But, if the voice of the church can set up no tradition, or decree of authority, to bind the conscience, but must submit herself, in all her children and in all her teachings, to the authority of the Holy Scriptures; can, any more, the authority of civil rulers, avail against the authority of the word of God? The field committed to them is that of the temporal welfare of States, in the; administration of wise and just laws; but, over that field, the Divine law is the supreme rule of justice; and the doctrines and precepts of Christ, in their claim over the soul and life of man, may not be directly invaded by these governments, without accusation and criminality before the tribunal of Christ; who is exalted, in his Gospel, to authority over all the kings of the earth; the King of kings, the Lord of lords.
But, if the word of God is of supreme authority over all decrees of the church and of the State, can its authority be overruled by the power of human reason or emotional feeling in man? But reason can never overrule the Divine word. This faculty only fits man to discern truth and its evidences. It does not create either. These must come from God as he sets them before man, in the works of his creation and providence, or in some word of direct testimony from his mouth; a testimony which gives the highest evidence of truth, the highest reason for faith; which unites reason and faith in the one act of submission. So far, therefore, from being a substitute, in itself, for the word of God, or overruling the authority of that word, reason is the very faculty through which that word produces intellectual apprehensions and convictions, in the soul of man, of the doctrines and duties it reveals; and by which it enforces them, as truth and righteousness, upon the heart. Divine realities become, thus, realities to man; the objects of faith to work effectually in their spirit upon the heart and life.
But, if reason must yield to the supreme authority of the word of God, can emotional feeling justly stand in the way of submission to that word, or take the place of a substitute? But the capacity of feeling, which enables man to enter into the pleasures of sin as well as those of holiness, cannot form the criterion of what is right. It does not create right, but fits us to submit to the right, to receive impressions of pleasure from that which is benevolent and holy. And when God reveals himself to faith, in the love and purity of his character, claiming that his love should occupy and rule our hearts; have we any duty or happiness greater than submission? How can we love God, if the word of faith from him, that reveals his infinite loveliness, is not allowed to awaken feeling in our hearts and to rule it to accordance with his character? We are, therefore, at the word, that reveals to us his infinite love and mercy in Christ, if anywhere, to fill our hearts and purposes with the same spirit of love. Unless our feelings are thus swayed and overruled, they cannot witness to us, that we love God, or are moulded by his subduing grace into his moral image.
The book of God, therefore, is the supreme rule of faith and duty which his Spirit has prepared to guide men to redemption in Christ Jesus; and, before its high authority, all the powers which rule in the world, or which rule within man, should be brought into captivity to the obedience of Christ and the honor of his name.

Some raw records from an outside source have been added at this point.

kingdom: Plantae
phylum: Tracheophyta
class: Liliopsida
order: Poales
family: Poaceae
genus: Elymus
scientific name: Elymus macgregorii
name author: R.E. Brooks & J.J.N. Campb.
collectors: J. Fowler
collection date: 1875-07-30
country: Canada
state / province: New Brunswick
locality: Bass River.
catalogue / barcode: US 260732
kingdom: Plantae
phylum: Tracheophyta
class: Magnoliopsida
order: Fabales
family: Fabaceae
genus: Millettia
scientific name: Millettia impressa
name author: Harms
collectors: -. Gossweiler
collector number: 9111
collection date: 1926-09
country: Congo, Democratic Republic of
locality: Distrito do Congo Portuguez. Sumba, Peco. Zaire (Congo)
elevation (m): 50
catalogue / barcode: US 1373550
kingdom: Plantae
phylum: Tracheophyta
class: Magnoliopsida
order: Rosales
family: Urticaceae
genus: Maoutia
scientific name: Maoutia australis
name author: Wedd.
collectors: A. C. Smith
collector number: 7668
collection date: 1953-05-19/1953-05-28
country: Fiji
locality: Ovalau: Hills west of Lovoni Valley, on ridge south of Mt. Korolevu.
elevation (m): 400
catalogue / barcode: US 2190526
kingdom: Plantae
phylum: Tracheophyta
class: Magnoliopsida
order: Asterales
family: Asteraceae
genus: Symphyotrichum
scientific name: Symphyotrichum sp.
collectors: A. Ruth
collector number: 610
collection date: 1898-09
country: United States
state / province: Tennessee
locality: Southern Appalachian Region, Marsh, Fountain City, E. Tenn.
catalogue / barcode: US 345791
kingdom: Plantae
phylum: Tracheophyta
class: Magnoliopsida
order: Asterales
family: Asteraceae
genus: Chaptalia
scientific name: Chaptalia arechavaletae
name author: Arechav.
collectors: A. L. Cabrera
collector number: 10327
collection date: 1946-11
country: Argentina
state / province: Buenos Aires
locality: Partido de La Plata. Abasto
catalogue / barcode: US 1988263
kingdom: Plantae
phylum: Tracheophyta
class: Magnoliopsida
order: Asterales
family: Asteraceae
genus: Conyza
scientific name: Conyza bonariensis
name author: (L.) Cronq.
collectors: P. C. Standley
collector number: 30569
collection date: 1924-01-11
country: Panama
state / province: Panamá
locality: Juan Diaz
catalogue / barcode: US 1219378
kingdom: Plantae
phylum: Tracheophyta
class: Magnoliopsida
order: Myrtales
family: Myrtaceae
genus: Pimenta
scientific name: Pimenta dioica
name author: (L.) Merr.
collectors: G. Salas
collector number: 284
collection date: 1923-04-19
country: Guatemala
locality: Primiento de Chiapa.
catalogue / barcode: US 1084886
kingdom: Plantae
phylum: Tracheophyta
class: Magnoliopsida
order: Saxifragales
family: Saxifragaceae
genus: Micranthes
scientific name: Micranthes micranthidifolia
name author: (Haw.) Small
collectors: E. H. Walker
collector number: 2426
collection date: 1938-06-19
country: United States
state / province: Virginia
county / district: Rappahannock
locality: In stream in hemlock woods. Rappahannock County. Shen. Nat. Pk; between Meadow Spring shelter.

1) The substance of this Article was given as a Concio ad Clerum upon a subject, assigned by the General Association of Connecticut, and stated in the above terms.
2) As in Numbers 21:14, the book of the wars of the Lord; Joshua 10:13, 2 Sam. 1:18, the book of Jasher; 1 Kings 11:41, book of the acts of Solomon; 1 Chron. 9:1, book of the kings; 29:29, book of Samuel the seer: 9:29, the acts of Solomon in the book of Nathan: 12:15, acts of Rehoboam in the book of Shemaiah; 20:34, the acts of Jehoshaphat in the book of Jehu.